Records shown:
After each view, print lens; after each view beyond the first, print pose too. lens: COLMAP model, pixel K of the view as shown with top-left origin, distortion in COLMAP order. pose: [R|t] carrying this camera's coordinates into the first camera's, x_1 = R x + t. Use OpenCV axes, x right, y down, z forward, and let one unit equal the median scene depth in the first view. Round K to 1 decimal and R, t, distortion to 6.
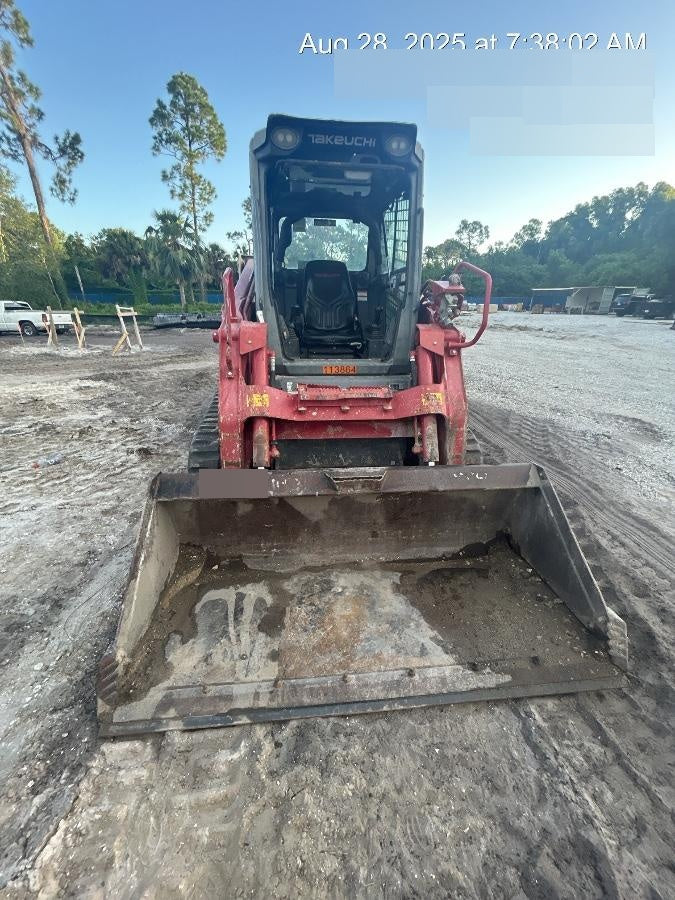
lens RADIAL K [[365.5, 0, 336.3], [0, 365.5, 450.0], [0, 0, 1]] dist [0.008044, -0.003047]
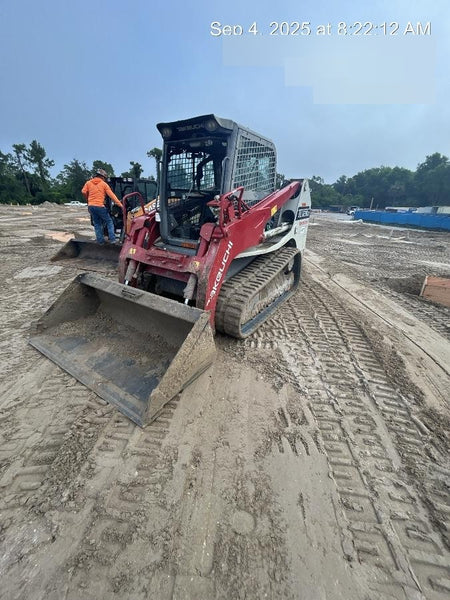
lens RADIAL K [[243.7, 0, 224.2], [0, 243.7, 300.0], [0, 0, 1]] dist [0.008044, -0.003047]
pose [[0.769860, 0.253436, -0.585736, 1.146513], [-0.251921, 0.963923, 0.085957, -0.113584], [0.586388, 0.081384, 0.805931, 0.129725]]
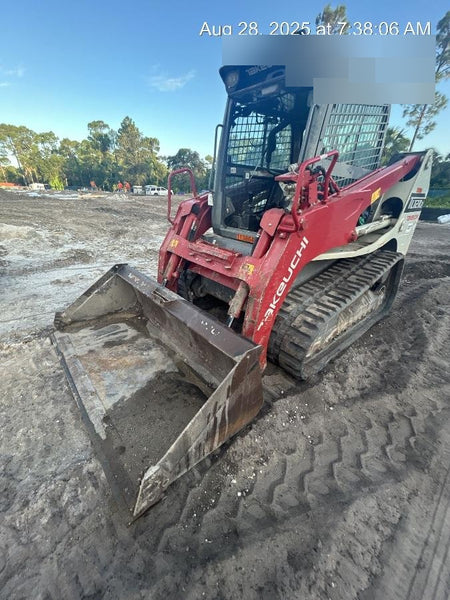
lens RADIAL K [[243.7, 0, 224.2], [0, 243.7, 300.0], [0, 0, 1]] dist [0.008044, -0.003047]
pose [[0.577380, 0.348551, -0.738339, 0.878439], [-0.331781, 0.926432, 0.177892, -0.166034], [0.746025, 0.142256, 0.650546, 0.428652]]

Work request: Reproduce the listing word for word from its first line through the line with "450.0], [0, 0, 1]] dist [0.008044, -0.003047]", including both ends. Leave the pictures out.

Result of the exercise:
After each view, print lens; after each view beyond the first, print pose too. lens: COLMAP model, pixel K of the view as shown with top-left origin, distortion in COLMAP order. pose: [R|t] carrying this camera's coordinates into the first camera's, x_1 = R x + t. Use OpenCV axes, x right, y down, z forward, and let one unit equal the median scene depth in the first view. Round K to 1 decimal and R, t, distortion to 6.
lens RADIAL K [[365.5, 0, 336.3], [0, 365.5, 450.0], [0, 0, 1]] dist [0.008044, -0.003047]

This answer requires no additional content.